Using this program, you should then find the match length histogram and longest exactly matching sequences in orthologous 10-megabase regions in the human and mouse genomes.
To test whether your program is working correctly, run it first on the test example indicated below (with two different bacterial genomes) to see whether you get the right answer. The FASTA files for the test examples can be found here and here. The General feature format files are here and here. In general, FASTA files for these and other bacterial genomes can be found by going to the NCBI web site and following appropriate links. (On the NCBI site, the FASTA files containing the full genome sequences have the suffix .fna. To find the biological features, look in the 'General feature format' or 'Genbank format' files for the organisms (which have the suffix .gff and .gbk on the NCBI site) and find the annotated 'feature' in each genome that overlaps the matching segment you found. You don't need to write a program to do this -- you can just read the .gff or .gbk file on the website.) .gff files are also searchable by 'bedtools intersect -a {your.gff} -b {region_of_interest.bed}'.
You must turn in your results and your computer program, using this file as a template. Please put everything into ONE file - do not send an archive of files or a tar file.
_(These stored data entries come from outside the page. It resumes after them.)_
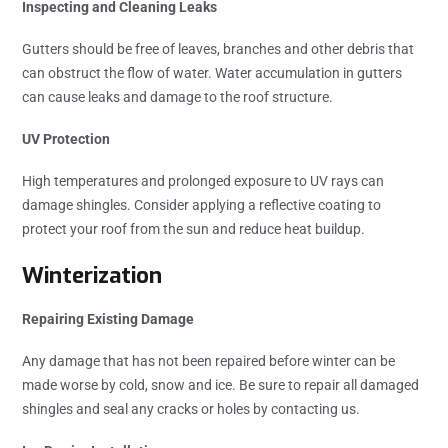
Inspecting and Cleaning Leaks
Gutters should be free of leaves, branches and other debris that
can obstruct the flow of water. Water accumulation in gutters
can cause leaks and damage to the roof structure.
UV Protection
High temperatures and prolonged exposure to UV rays can
damage shingles. Consider applying a reflective coating to
protect your roof from the sun and reduce heat buildup.
Winterization
Repairing Existing Damage
Any damage that has not been repaired before winter can be
made worse by cold, snow and ice. Be sure to repair all damaged
shingles and seal any cracks or holes by contacting us.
After creating a plain text file (NOT a word processing document file) in this format, compress it (using either Unix compress, or gzip -- if you don't have access to either of these programs, let us know), and send it as an attachment to both Phil at phg@uw.edu and Conor at concamp@uw.edu.

Details:

Fasta: put the name of the fasta file, along with the first line.

Extraneous characters: put the non-alphabetic character count for this fasta file (excluding the header line).
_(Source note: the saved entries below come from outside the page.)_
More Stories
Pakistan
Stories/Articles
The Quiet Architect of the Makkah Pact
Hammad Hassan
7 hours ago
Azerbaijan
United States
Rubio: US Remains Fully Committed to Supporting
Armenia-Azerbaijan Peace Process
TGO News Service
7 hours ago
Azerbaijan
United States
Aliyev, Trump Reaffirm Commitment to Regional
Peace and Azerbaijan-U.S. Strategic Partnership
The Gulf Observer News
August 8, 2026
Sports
Nucleotide histogram: count the total number of bases ("*") and the number of times each specific base occurs. i.e.:

Match Length Histogram: report a histogram which indicates, for each length, the number of sequence 1 suffices having that match length to sequence 2. i.e.:

  Match Length Histogram:
  1 match count
  2 match count
  3 match count
  .
  .
  list all the match length counts
  (only first/last 3 shown here)
  .
  .
  20 match count
  21 match count
  22 match count

Description (for the longest match): Put a short identification of the shared DNA subsequence, for instance: "This DNA sequence is the first 20 bases of an RNA polymerase gene."
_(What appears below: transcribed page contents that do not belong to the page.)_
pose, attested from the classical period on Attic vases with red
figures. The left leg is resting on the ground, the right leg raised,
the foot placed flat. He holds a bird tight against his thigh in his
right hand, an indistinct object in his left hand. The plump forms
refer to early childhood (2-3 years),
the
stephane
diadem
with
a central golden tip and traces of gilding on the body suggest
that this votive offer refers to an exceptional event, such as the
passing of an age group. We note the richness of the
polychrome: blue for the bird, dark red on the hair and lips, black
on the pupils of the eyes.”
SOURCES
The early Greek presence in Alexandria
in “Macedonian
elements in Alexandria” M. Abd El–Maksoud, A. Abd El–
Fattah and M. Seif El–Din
Position (for the longest match): Put the location of the matching subsequence within the input sequence here (rather than the absolute location in the given genome). The location should be the index of the DNA base in the sequence that is closest to the beginning of the forward strand. Use a coordinate system starting at 1 rather than 0. For example, if the two chromosomal strands are:

  			 5'-ACTGA-3'
  			 3'-TGACT-5'

and you found the subsequence TCA on the reverse strand to be the longest match to the other sequence, then the location should be reported as 3. If instead you found CTG on the forward strand, then the location should be reported as 2.